Imagine as seguintes cenas: uma bengala de madeira apoia um homem, enquanto ele caminha a passos curtos em direção ao bingo na praça – seu programa dominical preferido. Já, para a mulher, o balanço da cadeira é a única forma de mantê-la alerta à medida que tricota outro casaco para um de seus netos. Essas imagens são reais apenas na imaginação de quem não desconstruiu estereótipos das pessoas com mais de 60 anos de idade. Mas o fato é que elas ainda são presentes e estimuladas por conceitos ultrapassados.

Longevidade e ação marcam essa geração, que burla a figura estereotipada de “velho” carregado pelos pais e avós no século passado, de acordo com Ellen Woortmann, ex-vice-presidente da Associação Brasileira de Antropologia e membro do Núcleo de Estudos e Pesquisas da Terceira Idade da Universidade de Brasília (NEPTI/UnB). Se antes as mulheres envelheciam dentro de casa, hoje elas saem para trabalhar, exemplifica.

Clichê enraizado

Os estigmas têm relação, sobretudo, com as esferas de saúde e trabalho. Quem aqui já não se deparou com situações em que essa geração é retratada como inútil, ultrapassada ou incapaz de aprender novas habilidades?

Esses estereótipos estão relacionados a questões mercadológicas, avalia Eva Bettine, conselheira-executiva da Associação Brasileira de Gerontologia. “Nós passamos, por volta da década de 1960, de uma cultura de conservação para a de consumo e descarte. Precisávamos dizer que alguma coisa estava velha e que seria necessária substituí-la”, explica. “As pessoas ganham também esse rótulo: o velho precisa ser substituído por um novo”, pondera.

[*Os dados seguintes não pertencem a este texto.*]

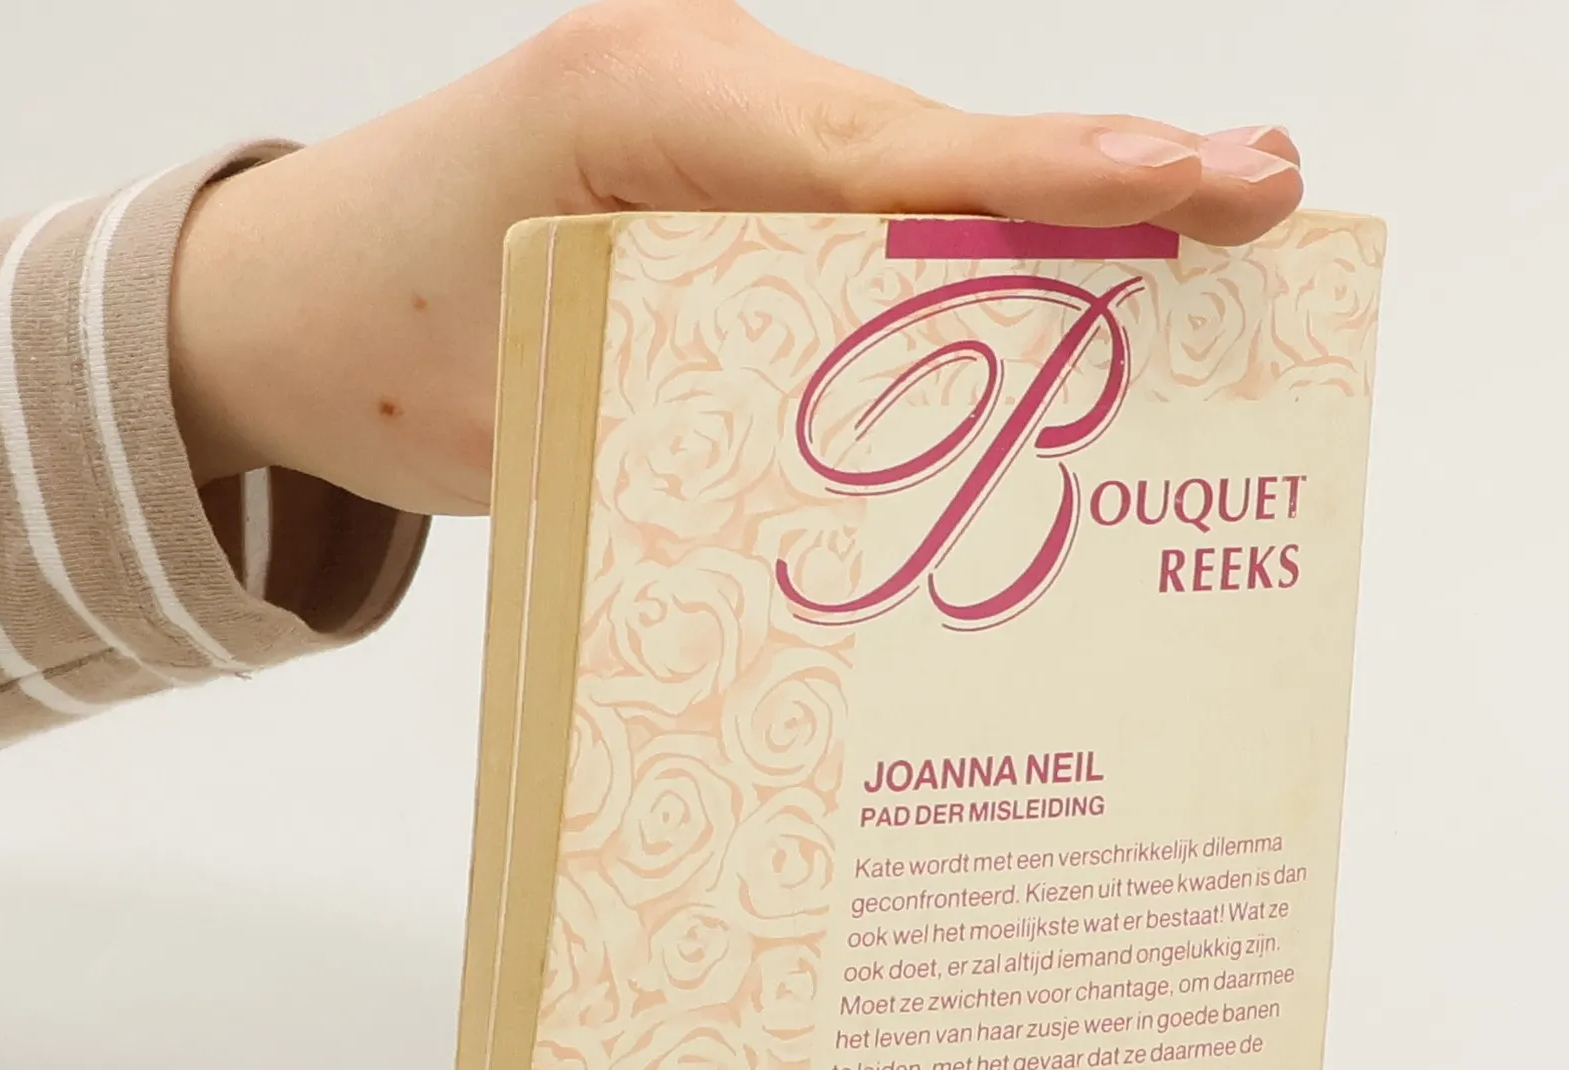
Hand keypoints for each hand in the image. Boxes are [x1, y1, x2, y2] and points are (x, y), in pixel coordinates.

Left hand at [170, 0, 1302, 516]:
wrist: (302, 314)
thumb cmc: (387, 304)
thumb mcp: (535, 333)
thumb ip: (699, 360)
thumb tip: (871, 470)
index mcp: (673, 100)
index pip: (899, 150)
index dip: (1054, 179)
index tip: (1198, 185)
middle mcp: (729, 114)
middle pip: (954, 164)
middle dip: (1113, 190)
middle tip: (1267, 204)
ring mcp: (744, 168)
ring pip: (934, 212)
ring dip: (1066, 256)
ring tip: (1218, 259)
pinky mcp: (745, 239)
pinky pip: (877, 263)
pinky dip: (974, 301)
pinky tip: (1065, 350)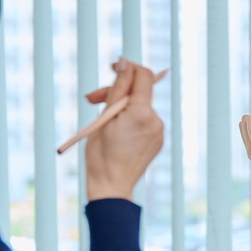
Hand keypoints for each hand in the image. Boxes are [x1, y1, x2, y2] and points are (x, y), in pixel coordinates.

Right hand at [85, 60, 163, 201]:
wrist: (111, 187)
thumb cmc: (102, 155)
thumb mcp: (104, 117)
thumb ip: (117, 88)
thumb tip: (124, 63)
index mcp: (141, 113)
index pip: (144, 76)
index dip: (128, 68)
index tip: (112, 68)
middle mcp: (155, 120)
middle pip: (139, 91)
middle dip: (117, 90)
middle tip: (92, 99)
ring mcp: (158, 131)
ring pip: (140, 106)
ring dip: (121, 106)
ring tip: (101, 119)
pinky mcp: (157, 140)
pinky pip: (143, 120)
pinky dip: (129, 119)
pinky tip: (114, 131)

“A comunicação precisa aprender a valorizar a maturidade, mostrar o lado bom de envelhecer, a libertação, a segurança e o desprendimento”

Imagem limitada

Essa busca pelo novo a todo o custo teve um preço: resultou em uma imagem limitada nos meios de comunicação. Quem aí se reconhece na maior parte das peças publicitárias endereçadas a quem passou dos 60?

“O que se percebia antes mais fortemente na publicidade, mas que ainda existe, é a infantilização dessa geração ou o exagero de tratá-la como jovem radical”, avalia Tânia Zahar Miné, pesquisadora do Programa de Pós-Graduação em Comunicação e Práticas de Consumo (PHGCOM) e professora de trade marketing da ESPM-SP.

Ela vai além e afirma: “A participação do idoso na mídia era apresentada com deboche”. “A comunicação precisa aprender a valorizar a maturidade, mostrar o lado bom de envelhecer, a libertação, a segurança e o desprendimento que a vida vai nos dando, conforme ficamos mais velhos.”

TRÊS BOAS CAMPANHAS PUBLICITÁRIAS

Há, porém, peças que se destacam e mostram como campanhas podem ser bem-sucedidas ao focar com sensibilidade e humor temas relativos a quem tem mais de 60 anos de idade. Quatro delas estão abaixo, para você assistir.

“Não estamos preparados para lidar com a longevidade em todos os seus aspectos, especialmente no que diz respeito às manifestações da sexualidade”

Consequências e tabus

Reforçar os estereótipos contribui com a invisibilidade da individualidade. “Nem sempre os elementos que essa geração acredita serem importantes são levados em conta”, diz Ellen.

O resultado? Tabus e estigmas que ainda cercam a sexualidade nessa idade. A negação acarreta prejuízos como a perda de autonomia e de autoconfiança, segundo Paulo Tessarioli, especialista em sexualidade e presidente da Abrasex (Associação Brasileira dos Profissionais de Saúde, Educação e Terapia Sexual). “Com o passar do tempo, o surgimento da vulnerabilidade emocional, decorrente da falta de empoderamento pessoal, gera a dependência em todos os sentidos”, destaca.

“Ainda não estamos preparados para lidar com a longevidade em todos os seus aspectos”, ressalta Tessarioli. “É difícil assistirmos a propagandas de prevenção [de Aids] para idosos, porque ainda existe a ideia de que eles não têm vida sexual ativa”, exemplifica Miné.

“Envelhecer é viver”

Além da idade

A partir de qual idade começa o envelhecimento? Essa questão não pode ser respondida por meio de números. “Depende da vivência psíquica de cada um: tem gente que considera uma grande ameaça e existem pessoas que olham para o envelhecimento como um ciclo natural da vida”, assinala Ana Paula Magosso Cavaggioni, psicóloga, mestre em psicologia da educação da saúde.

Segundo a gerontologia, a concepção da vida é o início do envelhecimento, diferentemente do estigma de que o envelhecer começa a partir dos 60 anos. “Envelhecer é viver”, sentencia Eva Bettine.